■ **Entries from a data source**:

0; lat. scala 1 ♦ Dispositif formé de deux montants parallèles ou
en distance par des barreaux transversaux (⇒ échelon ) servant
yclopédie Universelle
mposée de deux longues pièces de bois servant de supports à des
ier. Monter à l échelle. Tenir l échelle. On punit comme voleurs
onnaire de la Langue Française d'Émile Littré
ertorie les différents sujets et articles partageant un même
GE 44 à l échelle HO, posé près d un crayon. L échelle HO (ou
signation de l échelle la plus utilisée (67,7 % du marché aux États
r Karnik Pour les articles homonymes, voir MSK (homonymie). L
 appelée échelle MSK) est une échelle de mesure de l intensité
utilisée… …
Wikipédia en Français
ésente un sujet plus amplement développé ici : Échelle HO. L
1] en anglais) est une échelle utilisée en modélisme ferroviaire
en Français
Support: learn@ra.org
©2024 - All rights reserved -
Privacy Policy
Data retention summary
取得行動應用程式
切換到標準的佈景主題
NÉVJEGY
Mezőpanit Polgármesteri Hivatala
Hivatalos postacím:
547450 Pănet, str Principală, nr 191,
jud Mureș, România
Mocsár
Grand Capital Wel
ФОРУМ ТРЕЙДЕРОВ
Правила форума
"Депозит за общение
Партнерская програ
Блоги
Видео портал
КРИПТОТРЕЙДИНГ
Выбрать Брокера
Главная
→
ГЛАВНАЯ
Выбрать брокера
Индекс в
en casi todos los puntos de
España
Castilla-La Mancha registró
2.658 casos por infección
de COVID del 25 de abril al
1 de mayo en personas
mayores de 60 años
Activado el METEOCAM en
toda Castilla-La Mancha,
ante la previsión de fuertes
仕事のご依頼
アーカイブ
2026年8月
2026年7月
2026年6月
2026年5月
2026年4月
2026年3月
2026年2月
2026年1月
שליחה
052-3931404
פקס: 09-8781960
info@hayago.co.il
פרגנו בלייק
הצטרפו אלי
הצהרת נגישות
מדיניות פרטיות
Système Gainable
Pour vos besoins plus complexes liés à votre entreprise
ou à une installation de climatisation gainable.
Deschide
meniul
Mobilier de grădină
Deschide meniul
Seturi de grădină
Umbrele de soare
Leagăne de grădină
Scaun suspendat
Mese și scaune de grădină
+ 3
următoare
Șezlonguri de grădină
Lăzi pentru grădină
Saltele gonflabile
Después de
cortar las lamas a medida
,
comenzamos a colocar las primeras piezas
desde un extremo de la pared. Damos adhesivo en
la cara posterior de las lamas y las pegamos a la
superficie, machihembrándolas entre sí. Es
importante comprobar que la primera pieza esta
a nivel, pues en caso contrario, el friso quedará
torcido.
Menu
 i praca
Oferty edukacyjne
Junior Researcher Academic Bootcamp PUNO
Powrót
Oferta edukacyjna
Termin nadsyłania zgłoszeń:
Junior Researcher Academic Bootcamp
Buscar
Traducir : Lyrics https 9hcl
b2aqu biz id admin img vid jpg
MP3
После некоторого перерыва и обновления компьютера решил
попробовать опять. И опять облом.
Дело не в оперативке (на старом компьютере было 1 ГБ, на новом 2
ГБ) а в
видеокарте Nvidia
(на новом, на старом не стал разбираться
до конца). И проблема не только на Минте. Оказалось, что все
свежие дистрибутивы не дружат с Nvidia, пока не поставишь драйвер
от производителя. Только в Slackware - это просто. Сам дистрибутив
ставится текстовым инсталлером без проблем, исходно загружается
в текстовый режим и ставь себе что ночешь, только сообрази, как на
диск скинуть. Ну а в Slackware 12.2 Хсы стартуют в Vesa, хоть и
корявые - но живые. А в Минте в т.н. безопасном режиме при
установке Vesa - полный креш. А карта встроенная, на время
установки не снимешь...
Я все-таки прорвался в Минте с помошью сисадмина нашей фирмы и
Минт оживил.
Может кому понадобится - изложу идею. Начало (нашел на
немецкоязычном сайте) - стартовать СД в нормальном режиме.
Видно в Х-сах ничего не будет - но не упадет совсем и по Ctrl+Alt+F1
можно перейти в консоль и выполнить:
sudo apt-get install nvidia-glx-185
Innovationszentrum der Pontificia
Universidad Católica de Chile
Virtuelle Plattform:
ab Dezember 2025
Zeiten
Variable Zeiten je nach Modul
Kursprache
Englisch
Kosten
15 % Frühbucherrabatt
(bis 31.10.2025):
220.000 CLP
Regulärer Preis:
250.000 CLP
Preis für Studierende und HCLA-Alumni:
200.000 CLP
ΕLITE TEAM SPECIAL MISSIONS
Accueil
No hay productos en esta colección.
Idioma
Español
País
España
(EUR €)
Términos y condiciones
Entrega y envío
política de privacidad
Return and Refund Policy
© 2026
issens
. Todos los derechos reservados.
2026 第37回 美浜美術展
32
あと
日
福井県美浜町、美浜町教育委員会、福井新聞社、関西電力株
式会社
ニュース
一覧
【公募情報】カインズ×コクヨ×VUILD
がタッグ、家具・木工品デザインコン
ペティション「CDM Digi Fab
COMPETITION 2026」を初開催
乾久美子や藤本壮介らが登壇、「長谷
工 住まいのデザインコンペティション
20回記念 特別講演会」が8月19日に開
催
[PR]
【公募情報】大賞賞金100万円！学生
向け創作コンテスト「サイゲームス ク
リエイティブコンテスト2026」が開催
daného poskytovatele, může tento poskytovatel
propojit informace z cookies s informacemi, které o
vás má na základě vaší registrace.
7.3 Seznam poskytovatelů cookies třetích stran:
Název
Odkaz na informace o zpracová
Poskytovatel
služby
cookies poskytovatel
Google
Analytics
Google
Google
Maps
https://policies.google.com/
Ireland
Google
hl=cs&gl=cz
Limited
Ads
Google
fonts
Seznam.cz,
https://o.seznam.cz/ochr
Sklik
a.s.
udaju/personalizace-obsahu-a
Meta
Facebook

■ **WORK ITEM**:
Report every line of the entries that contains the string "articles", counting a match only when the case is the same.

■ **RESPONSE AREA**:
ertorie les différents sujets et articles partageant un même
r Karnik Pour les articles homonymes, voir MSK (homonymie). L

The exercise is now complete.